## [ЧТО ТРЕБУЕТСЯ]
Перепишите дословно отрывок из фрагмента о работе Чехова над «Тремя годами», начиная со слов «С этим подзаголовком» и заканчивая словами «для собрания сочинений.».

## [ФРАГМЕНТ ТЕКСТА]
Еще позже, когда «Три года» уже сданы в журнал, Чехов пишет Суворину: «Я собирался прислать Вам корректуру своего нового рассказа». А незадолго до этого посылает Гольцеву краткое уведомление: «Три года» («Сцены из семейной жизни»). Вот тебе название грядущей повести. Если слово «сцены» не нравится, то просто оставь «из семейной жизни», или просто «рассказ».
С этим подзаголовком «рассказ» — и появились «Три года» в журнале. Но, включая вещь в собрание своих сочинений, Чехов снял и этот подзаголовок, по-видимому, так и не придя к заключению, роман ли это, повесть, сцены или рассказ. Когда работа над произведением уже подходила к концу, он в письме к Е.М. Шавровой заметил: «Замысел был один, а вышло что-то другое, довольно вялое, и не шелковое, как я хотел, а батистовое».
Все это свидетельствует о колебаниях, о напряженной атмосфере, в которой протекала работа писателя. О том же говорит исключительно большое количество всякого рода изменений и переделок в последующей авторской правке «Трех годов» для собрания сочинений.

## [ИСХОДНЫЕ ДАННЫЕ]
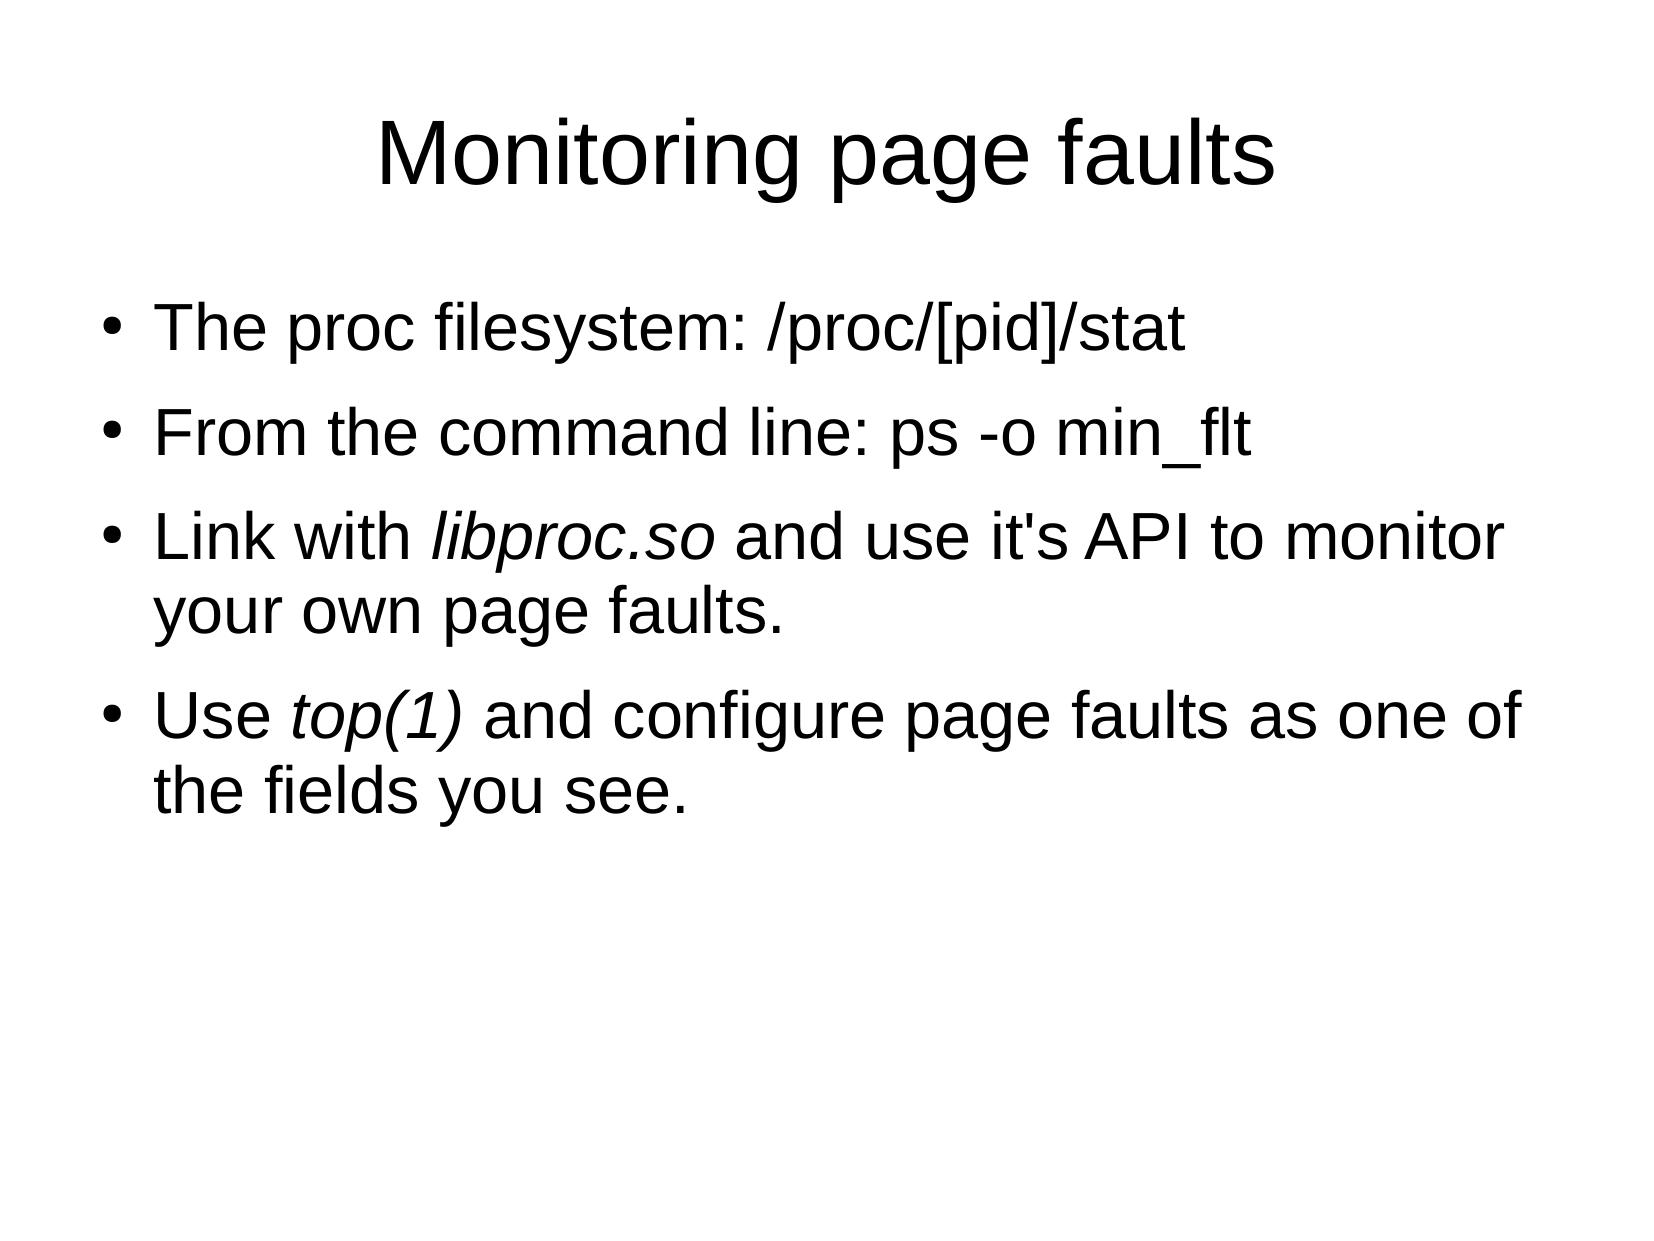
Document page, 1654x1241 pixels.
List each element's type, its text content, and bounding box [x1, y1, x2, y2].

list The proc filesystem: /proc/[pid]/stat From the command line: ps -o min_flt Link with libproc.so and use it's API to monitor your own page faults. Use top(1) and configure page faults as one of the fields you see. [82, 290, 1538, 1010]
title Monitoring page faults [82, 49, 1571, 257]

## [РЕШЕНИЕ ЗАДАЧИ]
С этим подзаголовком «рассказ» — и появились «Три года» в журнале. Но, включая вещь в собрание своих сочинений, Чехов снял и этот подзаголовок, по-видимому, так и не придя к заключению, роман ли это, повесть, сцены или рассказ. Когда работа над произведением уже подходила к концу, он в письме к Е.М. Шавровой заметил: «Замысел был один, а вышло что-то другое, довольно вялое, и не шелковое, как я хотел, а батистовое».
Все это свидетельствует о колебаниях, о напряженной атмосфере, в которой протекала работа писателя. О том же говорит исключительно большое количество всякого рода изменений и переделок в последующей авторской правке «Трех годов» для собрания сочинений.